ある日、リオウは父に連れられてある建物に来ていた。
「父上…ここは…」
ずっと森で修行していたリオウは家と森以外には疎い。
「ここは、異次元空間の入口だ。」
父はいつもより、低めの緊張感のある声で答えた。
「これから行くのは次元監獄だ。
1つの島まるまるが監獄になっていてな、危険な犯罪者が集まっている。
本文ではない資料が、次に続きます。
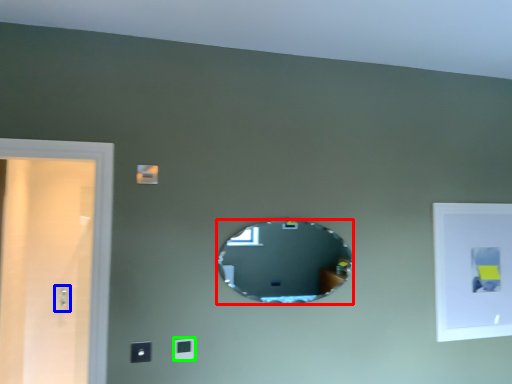
Question: Estimate the real-world distances between objects in this image. Which object is farther from mirror (highlighted by a red box), electric outlet (highlighted by a blue box) or light switch (highlighted by a green box)?

Choices:
 (A) electric outlet
 (B) light switch

Answer: (A)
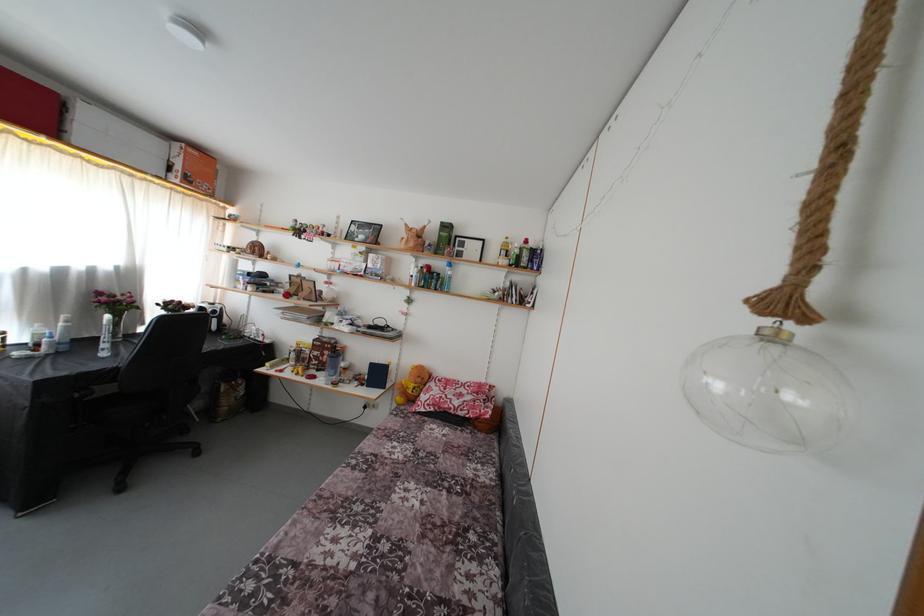
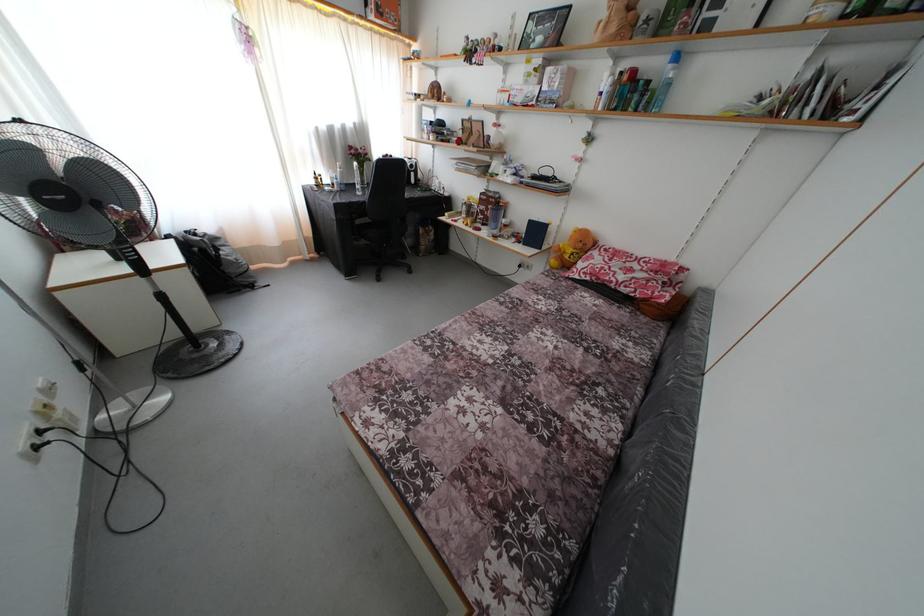
The point at (x=323, y=376) is marked in the first image. Where is the corresponding point in the second image?

(488, 230)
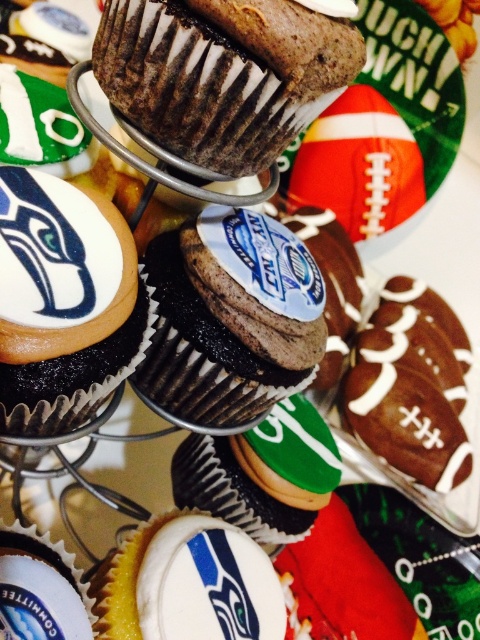
Question: Can you confirm if chocolate frosted cupcake at center is positioned above white glossy cupcake at center?

Choices:
 (A) no
 (B) yes

Answer: (B)

Question: Estimate the real-world distances between objects in this image. Which object is farther from the chocolate frosted cupcake at center?

Choices:
 (A) matte chocolate cupcake at center
 (B) white glossy cupcake at center
 (C) chocolate matte cupcake at center

Answer: (C)

Question: Among these objects, which one is nearest to the camera?

Choices:
 (A) chocolate matte cupcake at center
 (B) chocolate frosted cupcake at center
 (C) white glossy cupcake at center

Answer: (A)

Question: Which point is farther to the camera?

Choices:
 (A) (76, 604)
 (B) (60, 186)
 (C) (190, 465)

Answer: (C)

Question: Is matte chocolate cupcake at center to the right of white glossy cupcake at center from the viewer's perspective?

Choices:
 (A) no
 (B) yes

Answer: (B)

Question: Does chocolatesmoothcupcake at center have a lesser width compared to white glossy cupcake at center?

Choices:
 (A) no
 (B) yes

Answer: (A)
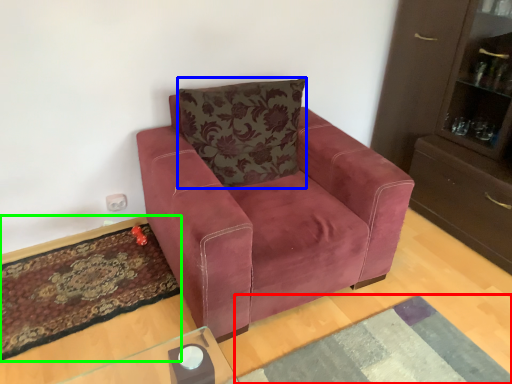
Question: Which object is the farthest from mat (highlighted by a red box)? Choose among these: pillow (highlighted by a blue box) or mat (highlighted by a green box).

Choices:
 (A) pillow
 (B) mat

Answer: (A)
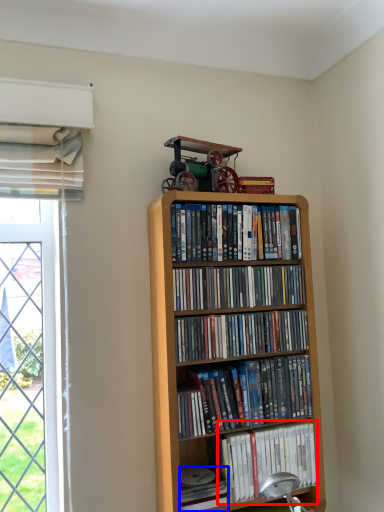
Question: Which object appears closest to the camera in this image, book (highlighted by a red box) or paperback book (highlighted by a blue box)?

Choices:
 (A) book
 (B) paperback book

Answer: (B)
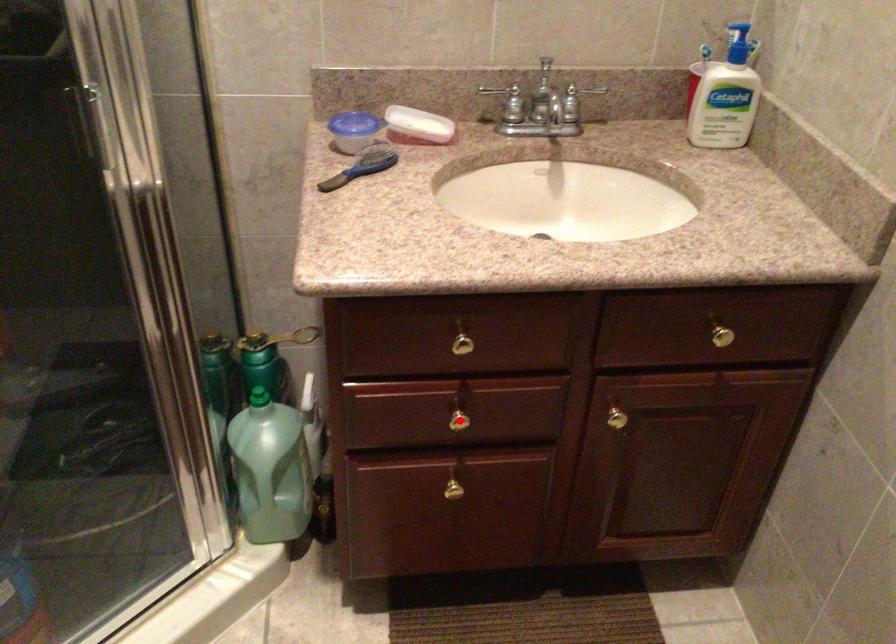
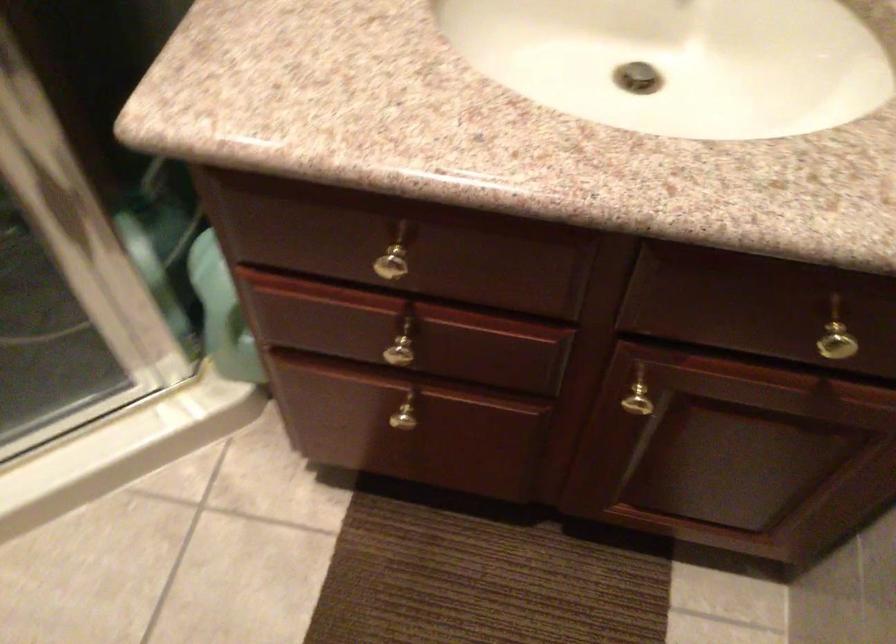
Question: I am providing you with two images of the same scene from different viewpoints. Image1 has a red point marked. In image2, the corresponding 3D location appears at what relative position? Reply with the corresponding letter.

Choices:
 (A) Closer
 (B) Farther

Answer: (A)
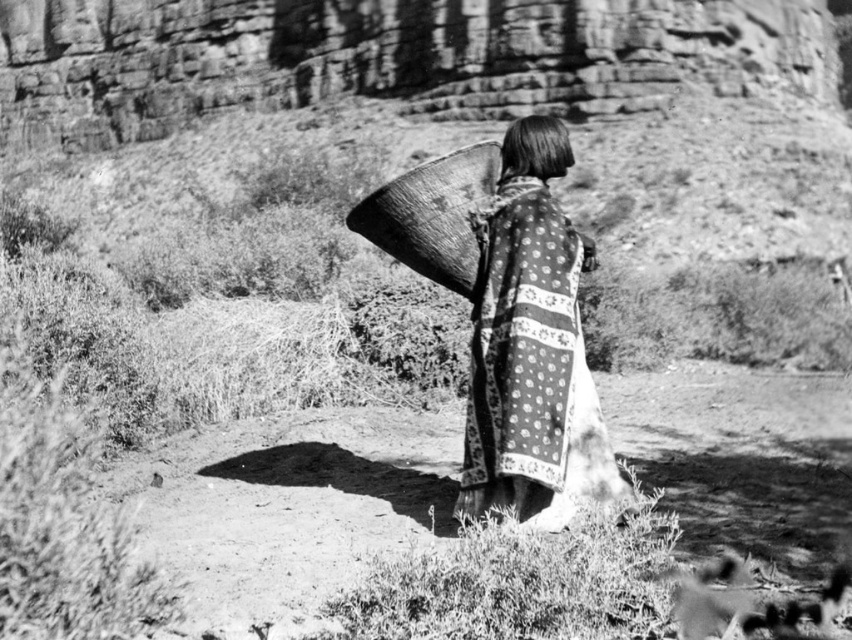
Question: Does patterned fabric shawl at center have a greater width compared to smooth dark hair at center?

Choices:
 (A) yes
 (B) no

Answer: (B)

Question: Which point is closer to the camera?

Choices:
 (A) (473, 253)
 (B) (521, 138)

Answer: (A)

Question: Which of these objects is positioned farthest from the smooth dark hair at center?

Choices:
 (A) wooden basket at upper center
 (B) patterned fabric shawl at center

Answer: (A)

Question: Which point is farther to the camera?

Choices:
 (A) (486, 435)
 (B) (533, 145)
 (C) (469, 214)

Answer: (B)

Question: Can you confirm if wooden basket at upper center is positioned above smooth dark hair at center?

Choices:
 (A) no
 (B) yes

Answer: (A)

Question: Is wooden basket at upper center positioned behind smooth dark hair at center?

Choices:
 (A) yes
 (B) no

Answer: (B)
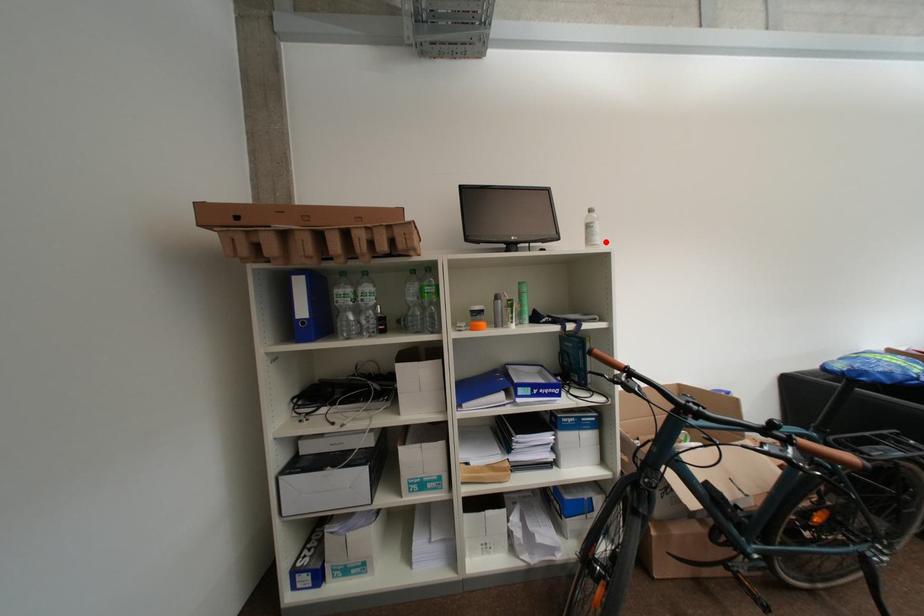
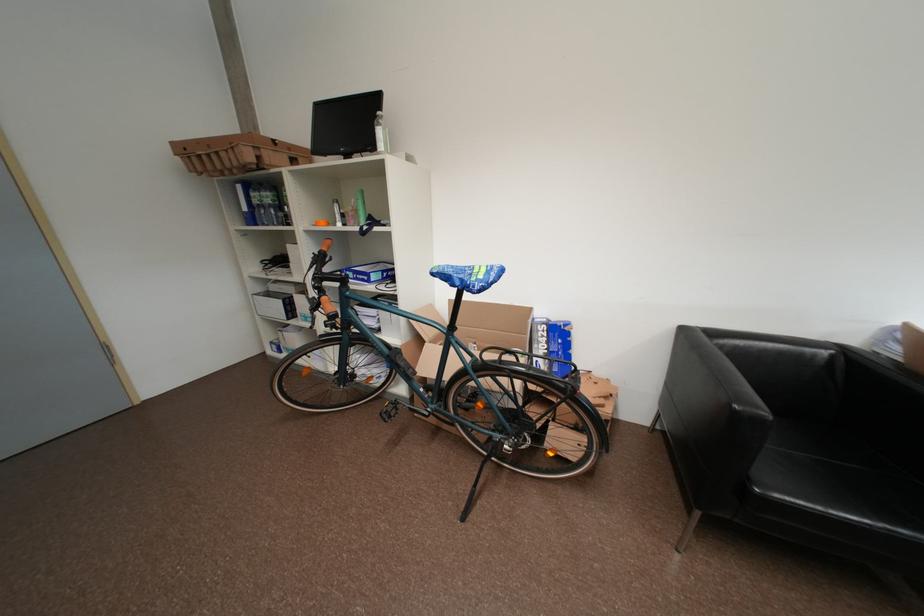
Find the pixel in the second image that matches the highlighted location in the first image.

(388, 148)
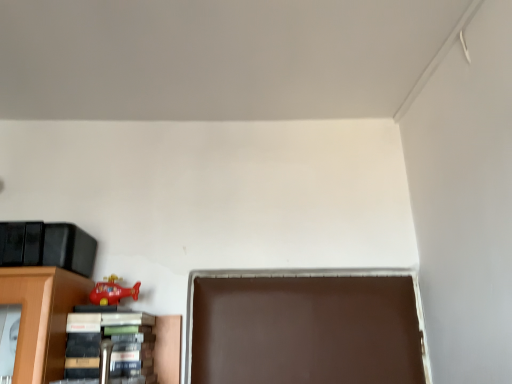
Question: Considering the relative positions of rubber red helicopter at lower left and hardcover book at lower left in the image provided, is rubber red helicopter at lower left to the right of hardcover book at lower left from the viewer's perspective?

Choices:
 (A) yes
 (B) no

Answer: (B)

Question: Would you say rubber red helicopter at lower left contains hardcover book at lower left?

Choices:
 (A) no
 (B) yes

Answer: (A)

Question: Is rubber red helicopter at lower left placed right next to hardcover book at lower left?

Choices:
 (A) yes
 (B) no

Answer: (B)

Question: From the image's perspective, would you say rubber red helicopter at lower left is positioned over hardcover book at lower left?

Choices:
 (A) no
 (B) yes

Answer: (B)

Question: Does rubber red helicopter at lower left come in front of hardcover book at lower left?

Choices:
 (A) no
 (B) yes

Answer: (A)

Question: Is rubber red helicopter at lower left wider than hardcover book at lower left?

Choices:
 (A) yes
 (B) no

Answer: (B)

Question: From a real-world perspective, does hardcover book at lower left stand above rubber red helicopter at lower left?

Choices:
 (A) yes
 (B) no

Answer: (B)

Question: Can you confirm if hardcover book at lower left is thinner than rubber red helicopter at lower left?

Choices:
 (A) no
 (B) yes

Answer: (A)

Question: Is hardcover book at lower left oriented away from rubber red helicopter at lower left?

Choices:
 (A) no
 (B) yes

Answer: (A)

Question: Considering the relative sizes of hardcover book at lower left and rubber red helicopter at lower left in the image provided, is hardcover book at lower left shorter than rubber red helicopter at lower left?

Choices:
 (A) no
 (B) yes

Answer: (A)

Question: Considering the relative positions of hardcover book at lower left and rubber red helicopter at lower left in the image provided, is hardcover book at lower left to the left of rubber red helicopter at lower left from the viewer's perspective?

Choices:
 (A) no
 (B) yes

Answer: (A)

Question: Can you confirm if hardcover book at lower left is positioned to the right of rubber red helicopter at lower left?

Choices:
 (A) yes
 (B) no

Answer: (A)

Question: From a real-world perspective, is rubber red helicopter at lower left positioned above or below hardcover book at lower left?

Choices:
 (A) above
 (B) below

Answer: (A)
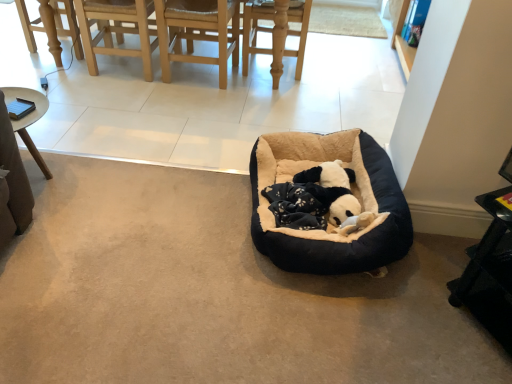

」
父は、その入口を管理する建物に入り、受付をすませる。
「ユベラ島はな、次元監獄の唯一の入口がある島だ。
当然、犯罪組織のメンバーが襲って来ることもある。
リオウは、この監獄を犯罪者たちから守って欲しいのだ。
次元監獄には危険な者しかいない。
それが、世に放たれてしまったら危険だ。」
父はそう言いながら、転移の魔法陣の中央に立つ。
リオウも父の隣に並ぶ。
すると、急に景色が虹色へと変わる。
意識をもっていかれそうな感覚だ。
リオウは、それを我慢し目をつむる。
「ついたぞ。」
父が魔法陣から出るのを見て急いで後を追う。
そこは、入口の建物よりも薄暗く日差しが一切入らないとても不気味なところだった。
(いつものところより暗い……ちょっと気持ち悪いかも…)
リオウはいつの間にか父の服の隅をつかんでいた。
父は何も言わずそのまま歩いていく。
丁度そのとき、1人の男がこちらに来る。
「久しぶりだな、朧月。」
父はそう言って、朧月と呼ばれた男に手をかわした。
「お久しぶりです、アーリア氏…こちらのお嬢さんは?」
朧月はリオウの姿に気づき、父に聞く。
「私の愛娘だ。名前はリオウ」
父はリオウの後ろに行き、肩に手をおく。
リオウは、朧月に向かって一礼する。
「そうですか、あの鬼才の!……
こんにちは、私はこの監獄の管理をしています。
凩 朧月 (こがらし おぼろづき) と言います。
どうぞよろしくお願いします。」
朧月も自己紹介しながら一礼する。
リオウもつられて自己紹介をする。
「リオウ・アーリアです。6歳です。よろしくお願いします」
朧月は、リオウに微笑みかけていたが、急に父の耳のそばでなにやら話していた。
当然、リオウには聞こえるわけがなく首を傾げる。
ただ、父の顔が暗くなったのは分かった。
朧月を先頭に監獄の中を歩いていた。
当然、日の光は一切ない廊下を。
歩いていくと途中途中に牢屋が現れる。
リオウは チラッ と見ると中にはいかにも悪党といった雰囲気のある犯罪者達がこちらを見ている。
「そろそろつきますね。」
監獄の中は脱走しても監獄から出られぬよう複雑な通路になっているため、朧月がいないと迷ってしまう。
「つきました。」
ついた場所は朧月がいつもいる部屋だった。
隣が客間となっており、そこに通された。
(子供…)
リオウは、客間とは違う方向の牢屋を見ていた。
中にはリオウと同じ年ぐらいの子供がいた。
その子もリオウに気づいたらしく、鋭い眼で睨んでくる。
だが、リオウには悲しそうにしか見えなかった。
「リオウ、どうした?」
父は立ち止まったリオウに気づき、声をかける。
「あっ、なんでもありません。」
リオウは、少年から眼を離して客間に入った。